Избранное - страница 25

Шрифт
Интервал


Почти в каждой электричке встречались мне контролёры. Я не продумывал заранее, как буду выходить из этой ситуации. Был готов к тому, что меня высадят из поезда и я буду дожидаться следующего. Но увидел, как это делают другие, и моментально подхватил: проходил в следующие вагоны, куда контролёры ещё не дошли, а на ближайшей остановке успевал перебежать по платформе назад – туда, где они уже побывали.

Так, не потратив на дорогу ни копейки, «зайцем» проехал я около пяти тысяч километров. Спал я обычно днём, в электричках, и контролёрам чаще всего приходилось меня будить. Ночами же бродил по неизвестным мне российским городам и наслаждался их видами. Если уж не суждено мне выехать за границу, думал я, так хоть на родную страну нагляжусь перед смертью.

А родная страна, как выяснилось, таила в себе столько неизведанной красоты, что даже я, много знавший о ней из книг и, казалось, ко всему готовый, не уставал поражаться. И по сей день, несмотря на ту бездну глупости, что толкнула меня на сие безумное путешествие, я с ностальгией вспоминаю его и мечтаю, хотя едва ли решусь, повторить. Путь мой пролегал с Московского вокзала через Вологду, Киров, Пермь, Свердловск, Тюмень, Омск и Новосибирск с пересадками во многих других, менее крупных и известных, но порой не менее прекрасных населённых пунктах.
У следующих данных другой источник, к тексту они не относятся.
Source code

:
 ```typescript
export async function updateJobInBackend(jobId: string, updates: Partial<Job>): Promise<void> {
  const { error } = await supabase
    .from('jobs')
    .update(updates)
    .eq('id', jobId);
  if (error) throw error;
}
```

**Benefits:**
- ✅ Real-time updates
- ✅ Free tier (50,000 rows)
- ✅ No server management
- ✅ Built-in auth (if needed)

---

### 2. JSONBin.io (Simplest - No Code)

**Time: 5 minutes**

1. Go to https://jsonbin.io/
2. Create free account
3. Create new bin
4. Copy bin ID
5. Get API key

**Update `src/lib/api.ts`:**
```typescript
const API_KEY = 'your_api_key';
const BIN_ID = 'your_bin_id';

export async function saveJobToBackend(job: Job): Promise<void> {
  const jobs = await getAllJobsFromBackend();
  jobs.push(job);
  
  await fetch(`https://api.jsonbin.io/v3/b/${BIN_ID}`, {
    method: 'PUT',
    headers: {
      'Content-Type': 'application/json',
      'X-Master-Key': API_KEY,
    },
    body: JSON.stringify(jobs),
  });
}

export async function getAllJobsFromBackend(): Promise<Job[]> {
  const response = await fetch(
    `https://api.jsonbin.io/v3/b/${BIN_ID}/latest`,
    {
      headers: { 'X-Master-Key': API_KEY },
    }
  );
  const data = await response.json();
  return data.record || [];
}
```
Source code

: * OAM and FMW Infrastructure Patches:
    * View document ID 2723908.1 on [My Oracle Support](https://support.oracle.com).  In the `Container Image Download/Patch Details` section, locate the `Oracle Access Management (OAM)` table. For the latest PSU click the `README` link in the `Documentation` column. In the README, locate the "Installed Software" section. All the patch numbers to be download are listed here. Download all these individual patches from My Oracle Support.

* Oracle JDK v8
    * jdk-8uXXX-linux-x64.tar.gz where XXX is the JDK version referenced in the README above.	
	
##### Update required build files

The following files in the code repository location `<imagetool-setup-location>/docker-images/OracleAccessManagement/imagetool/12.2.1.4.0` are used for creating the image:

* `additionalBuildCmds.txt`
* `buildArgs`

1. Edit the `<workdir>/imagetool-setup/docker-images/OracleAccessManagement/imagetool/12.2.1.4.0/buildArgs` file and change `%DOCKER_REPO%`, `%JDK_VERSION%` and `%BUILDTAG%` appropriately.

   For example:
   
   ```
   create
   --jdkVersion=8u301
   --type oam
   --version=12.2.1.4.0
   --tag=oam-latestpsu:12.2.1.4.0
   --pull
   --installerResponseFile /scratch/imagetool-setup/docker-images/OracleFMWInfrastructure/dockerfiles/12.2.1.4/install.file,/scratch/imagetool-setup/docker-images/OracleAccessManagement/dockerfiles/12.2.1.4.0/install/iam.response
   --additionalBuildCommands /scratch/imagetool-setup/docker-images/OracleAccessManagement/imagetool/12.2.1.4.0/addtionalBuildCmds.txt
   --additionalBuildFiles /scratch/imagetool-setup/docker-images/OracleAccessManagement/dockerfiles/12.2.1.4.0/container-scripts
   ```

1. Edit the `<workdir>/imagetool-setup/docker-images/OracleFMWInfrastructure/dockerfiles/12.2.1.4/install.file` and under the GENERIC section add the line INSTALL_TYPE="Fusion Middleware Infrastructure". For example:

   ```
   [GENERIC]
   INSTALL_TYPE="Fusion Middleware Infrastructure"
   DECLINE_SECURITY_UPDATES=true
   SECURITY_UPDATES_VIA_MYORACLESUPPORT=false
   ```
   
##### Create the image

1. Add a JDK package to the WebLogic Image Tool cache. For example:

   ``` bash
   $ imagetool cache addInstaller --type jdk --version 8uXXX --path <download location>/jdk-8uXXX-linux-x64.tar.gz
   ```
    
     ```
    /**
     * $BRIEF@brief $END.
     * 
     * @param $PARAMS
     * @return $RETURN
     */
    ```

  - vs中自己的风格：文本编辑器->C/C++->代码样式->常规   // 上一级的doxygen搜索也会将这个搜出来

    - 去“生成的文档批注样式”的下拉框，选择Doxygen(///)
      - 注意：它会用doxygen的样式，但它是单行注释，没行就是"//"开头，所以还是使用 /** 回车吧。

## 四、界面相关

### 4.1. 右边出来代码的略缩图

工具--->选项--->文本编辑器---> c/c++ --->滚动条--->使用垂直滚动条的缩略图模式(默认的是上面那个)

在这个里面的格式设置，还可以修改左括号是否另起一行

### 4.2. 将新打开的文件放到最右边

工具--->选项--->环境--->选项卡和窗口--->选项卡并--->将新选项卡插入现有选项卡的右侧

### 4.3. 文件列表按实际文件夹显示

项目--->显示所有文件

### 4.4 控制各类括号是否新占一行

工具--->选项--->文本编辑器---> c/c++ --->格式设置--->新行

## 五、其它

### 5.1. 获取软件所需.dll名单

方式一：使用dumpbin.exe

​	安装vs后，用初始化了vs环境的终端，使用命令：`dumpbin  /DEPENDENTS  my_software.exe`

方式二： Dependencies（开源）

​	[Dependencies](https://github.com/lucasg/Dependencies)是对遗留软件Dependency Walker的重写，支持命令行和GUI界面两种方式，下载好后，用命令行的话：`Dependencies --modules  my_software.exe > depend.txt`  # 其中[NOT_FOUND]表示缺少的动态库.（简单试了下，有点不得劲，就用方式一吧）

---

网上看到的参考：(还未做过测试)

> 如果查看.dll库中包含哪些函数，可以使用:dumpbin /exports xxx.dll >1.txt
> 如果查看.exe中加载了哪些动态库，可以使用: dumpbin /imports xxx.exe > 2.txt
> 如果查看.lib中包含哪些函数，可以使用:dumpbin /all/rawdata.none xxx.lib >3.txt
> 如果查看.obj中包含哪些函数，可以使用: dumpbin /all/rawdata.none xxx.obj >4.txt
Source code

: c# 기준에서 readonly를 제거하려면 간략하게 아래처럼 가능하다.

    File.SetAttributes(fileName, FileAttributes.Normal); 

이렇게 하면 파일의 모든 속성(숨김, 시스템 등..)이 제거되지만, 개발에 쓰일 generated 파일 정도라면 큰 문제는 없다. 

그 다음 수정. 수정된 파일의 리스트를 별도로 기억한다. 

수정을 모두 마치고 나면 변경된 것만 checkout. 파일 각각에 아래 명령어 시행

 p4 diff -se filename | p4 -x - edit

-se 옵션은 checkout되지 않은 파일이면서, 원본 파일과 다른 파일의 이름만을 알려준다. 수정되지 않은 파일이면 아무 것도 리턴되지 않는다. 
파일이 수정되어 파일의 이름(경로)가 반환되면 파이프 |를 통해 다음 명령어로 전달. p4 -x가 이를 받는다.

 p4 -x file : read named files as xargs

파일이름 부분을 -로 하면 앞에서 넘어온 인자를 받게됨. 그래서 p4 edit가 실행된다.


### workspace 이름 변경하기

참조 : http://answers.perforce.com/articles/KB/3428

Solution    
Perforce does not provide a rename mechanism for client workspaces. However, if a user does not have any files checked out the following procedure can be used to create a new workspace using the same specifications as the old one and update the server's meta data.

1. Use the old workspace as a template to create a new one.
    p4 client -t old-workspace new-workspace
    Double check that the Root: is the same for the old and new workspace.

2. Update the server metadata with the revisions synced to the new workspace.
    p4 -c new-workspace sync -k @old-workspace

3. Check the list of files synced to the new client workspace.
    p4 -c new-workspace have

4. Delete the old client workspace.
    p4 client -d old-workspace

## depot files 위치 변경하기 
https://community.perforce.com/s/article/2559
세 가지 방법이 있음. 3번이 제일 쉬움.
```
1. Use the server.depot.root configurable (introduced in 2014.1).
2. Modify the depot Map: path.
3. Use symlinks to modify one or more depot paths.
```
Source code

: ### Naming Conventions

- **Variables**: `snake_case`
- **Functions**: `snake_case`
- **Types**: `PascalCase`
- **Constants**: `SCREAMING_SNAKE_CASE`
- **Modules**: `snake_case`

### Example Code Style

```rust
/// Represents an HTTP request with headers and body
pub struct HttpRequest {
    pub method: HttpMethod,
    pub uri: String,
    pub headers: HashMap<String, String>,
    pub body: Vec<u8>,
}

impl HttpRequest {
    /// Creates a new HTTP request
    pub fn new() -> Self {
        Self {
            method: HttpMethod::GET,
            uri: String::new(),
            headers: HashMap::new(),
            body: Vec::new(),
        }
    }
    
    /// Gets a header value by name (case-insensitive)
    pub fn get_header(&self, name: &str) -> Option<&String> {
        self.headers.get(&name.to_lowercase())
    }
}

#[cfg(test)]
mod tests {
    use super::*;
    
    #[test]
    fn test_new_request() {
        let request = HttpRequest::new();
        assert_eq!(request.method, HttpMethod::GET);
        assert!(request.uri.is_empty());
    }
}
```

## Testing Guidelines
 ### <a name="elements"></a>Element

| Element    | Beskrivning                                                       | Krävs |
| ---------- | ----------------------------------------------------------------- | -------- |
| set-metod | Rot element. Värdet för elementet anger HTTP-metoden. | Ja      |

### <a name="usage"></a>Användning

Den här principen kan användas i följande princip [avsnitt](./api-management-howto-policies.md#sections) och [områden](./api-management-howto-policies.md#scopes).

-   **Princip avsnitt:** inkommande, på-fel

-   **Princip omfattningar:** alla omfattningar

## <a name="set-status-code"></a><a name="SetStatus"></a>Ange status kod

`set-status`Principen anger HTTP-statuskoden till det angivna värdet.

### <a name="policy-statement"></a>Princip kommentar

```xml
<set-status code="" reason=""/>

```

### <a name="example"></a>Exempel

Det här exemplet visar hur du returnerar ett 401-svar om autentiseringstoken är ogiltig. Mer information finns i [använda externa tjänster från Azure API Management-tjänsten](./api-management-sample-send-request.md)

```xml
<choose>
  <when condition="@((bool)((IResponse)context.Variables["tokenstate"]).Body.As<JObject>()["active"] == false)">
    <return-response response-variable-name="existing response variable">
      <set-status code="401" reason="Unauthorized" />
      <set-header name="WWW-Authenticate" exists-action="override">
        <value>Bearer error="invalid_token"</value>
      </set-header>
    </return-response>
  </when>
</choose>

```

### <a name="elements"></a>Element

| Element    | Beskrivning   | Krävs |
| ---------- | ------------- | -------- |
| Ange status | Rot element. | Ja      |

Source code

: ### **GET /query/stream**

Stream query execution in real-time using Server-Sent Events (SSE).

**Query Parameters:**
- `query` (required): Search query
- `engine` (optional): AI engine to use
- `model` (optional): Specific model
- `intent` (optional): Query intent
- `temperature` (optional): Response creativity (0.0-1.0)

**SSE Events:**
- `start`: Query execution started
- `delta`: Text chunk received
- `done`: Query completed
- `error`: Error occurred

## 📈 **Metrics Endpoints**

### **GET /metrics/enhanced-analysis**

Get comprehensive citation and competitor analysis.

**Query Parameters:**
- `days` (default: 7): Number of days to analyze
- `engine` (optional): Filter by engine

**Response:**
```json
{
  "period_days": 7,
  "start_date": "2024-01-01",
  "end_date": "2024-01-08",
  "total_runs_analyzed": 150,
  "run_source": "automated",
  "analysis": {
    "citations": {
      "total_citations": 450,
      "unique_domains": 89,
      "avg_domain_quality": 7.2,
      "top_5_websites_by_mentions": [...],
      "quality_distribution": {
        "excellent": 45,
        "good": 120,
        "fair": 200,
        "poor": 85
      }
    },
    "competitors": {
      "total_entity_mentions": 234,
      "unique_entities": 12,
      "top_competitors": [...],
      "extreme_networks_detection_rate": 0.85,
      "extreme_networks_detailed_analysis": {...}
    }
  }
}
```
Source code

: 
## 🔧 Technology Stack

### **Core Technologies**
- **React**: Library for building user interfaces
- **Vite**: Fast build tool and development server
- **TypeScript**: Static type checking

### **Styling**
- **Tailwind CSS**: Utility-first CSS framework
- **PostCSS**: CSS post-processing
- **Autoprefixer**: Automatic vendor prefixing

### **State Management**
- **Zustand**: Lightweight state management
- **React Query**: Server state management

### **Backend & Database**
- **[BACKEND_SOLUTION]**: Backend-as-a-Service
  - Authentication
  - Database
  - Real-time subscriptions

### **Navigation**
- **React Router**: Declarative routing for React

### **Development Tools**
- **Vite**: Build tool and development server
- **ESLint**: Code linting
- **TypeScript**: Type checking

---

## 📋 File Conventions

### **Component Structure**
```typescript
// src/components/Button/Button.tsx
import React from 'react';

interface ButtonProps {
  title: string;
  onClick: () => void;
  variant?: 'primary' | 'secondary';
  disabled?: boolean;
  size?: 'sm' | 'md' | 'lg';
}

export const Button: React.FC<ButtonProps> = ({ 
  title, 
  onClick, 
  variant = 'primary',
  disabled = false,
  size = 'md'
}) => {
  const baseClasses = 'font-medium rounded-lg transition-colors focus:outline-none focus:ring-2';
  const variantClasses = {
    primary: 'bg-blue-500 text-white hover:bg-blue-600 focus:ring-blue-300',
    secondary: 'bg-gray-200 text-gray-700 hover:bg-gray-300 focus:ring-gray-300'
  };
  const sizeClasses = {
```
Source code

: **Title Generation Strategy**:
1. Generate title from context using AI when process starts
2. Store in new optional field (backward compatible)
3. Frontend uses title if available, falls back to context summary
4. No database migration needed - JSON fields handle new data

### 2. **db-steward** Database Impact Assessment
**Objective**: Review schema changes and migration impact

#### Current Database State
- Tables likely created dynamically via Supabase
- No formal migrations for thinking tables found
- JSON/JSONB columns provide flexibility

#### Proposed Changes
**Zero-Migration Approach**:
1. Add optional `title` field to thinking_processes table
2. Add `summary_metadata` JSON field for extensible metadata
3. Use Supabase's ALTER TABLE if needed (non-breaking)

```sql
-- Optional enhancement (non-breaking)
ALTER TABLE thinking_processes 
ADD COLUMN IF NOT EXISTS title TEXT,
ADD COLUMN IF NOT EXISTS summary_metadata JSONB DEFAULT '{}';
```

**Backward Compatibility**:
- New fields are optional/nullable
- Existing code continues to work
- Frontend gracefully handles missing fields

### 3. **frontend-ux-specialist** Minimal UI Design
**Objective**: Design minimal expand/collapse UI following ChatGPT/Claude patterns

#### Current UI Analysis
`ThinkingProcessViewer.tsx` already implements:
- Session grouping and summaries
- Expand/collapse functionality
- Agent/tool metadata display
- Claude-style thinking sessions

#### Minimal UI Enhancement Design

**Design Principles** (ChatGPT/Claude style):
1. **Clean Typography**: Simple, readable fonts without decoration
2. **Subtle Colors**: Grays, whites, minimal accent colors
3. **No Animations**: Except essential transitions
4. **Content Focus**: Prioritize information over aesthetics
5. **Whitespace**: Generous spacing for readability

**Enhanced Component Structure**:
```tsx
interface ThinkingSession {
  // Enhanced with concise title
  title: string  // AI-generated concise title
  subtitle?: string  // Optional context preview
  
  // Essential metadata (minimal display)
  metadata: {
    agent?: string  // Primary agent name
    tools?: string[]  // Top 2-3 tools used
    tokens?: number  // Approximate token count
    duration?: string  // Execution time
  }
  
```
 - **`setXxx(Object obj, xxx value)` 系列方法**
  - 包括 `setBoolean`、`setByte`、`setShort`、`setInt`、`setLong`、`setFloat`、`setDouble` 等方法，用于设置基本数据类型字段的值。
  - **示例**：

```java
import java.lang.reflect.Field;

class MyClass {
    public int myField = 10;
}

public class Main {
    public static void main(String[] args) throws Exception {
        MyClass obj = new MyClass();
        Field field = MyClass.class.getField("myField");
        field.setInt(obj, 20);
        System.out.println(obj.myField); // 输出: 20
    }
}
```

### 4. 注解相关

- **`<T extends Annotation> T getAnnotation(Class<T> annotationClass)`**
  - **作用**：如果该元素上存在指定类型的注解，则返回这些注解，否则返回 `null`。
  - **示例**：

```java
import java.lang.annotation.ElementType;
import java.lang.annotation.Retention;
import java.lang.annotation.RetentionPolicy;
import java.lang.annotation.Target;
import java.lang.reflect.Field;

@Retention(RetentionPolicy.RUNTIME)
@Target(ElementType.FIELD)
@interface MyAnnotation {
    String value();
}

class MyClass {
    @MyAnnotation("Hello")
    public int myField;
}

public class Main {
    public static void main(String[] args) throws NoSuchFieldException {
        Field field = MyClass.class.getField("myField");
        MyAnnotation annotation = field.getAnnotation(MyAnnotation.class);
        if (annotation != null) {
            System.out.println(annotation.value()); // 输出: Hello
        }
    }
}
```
Питался я скромно и к концу путешествия стал тощим, как отец. В долгие перерывы между электричками заходил на рынки и просил попробовать фруктов и ягод. Так, обойдя весь рынок, вполне сытно наедался. Прогуливаясь по улицам, внимательно смотрел себе под ноги и собирал упавшую мелочь – так за час можно было набрать на буханку хлеба, которой мне хватало на целый день. Каюсь: пару-тройку раз согрешил мелким воровством, незаметно утащив с прилавка продукты.

Мылся я прямо в речках, по ночам и не снимая одежды. Благо погода выдалась сухая и жаркая. Однажды удалось немного поспать на чердаке старого дома, накрывшись картонками из найденных на помойке коробок. В другой раз умудрился забраться под мост, где даже разжёг небольшой костёр. Я вёл жизнь бродяги, к которой прежде, как всякий цивилизованный человек, испытывал брезгливое отвращение. Словно все мои нестерпимые муки совести соскребались с меня вместе с наростом цивилизации, и то животное, которым я стал, не отвечало больше за поступки Терентьева-человека.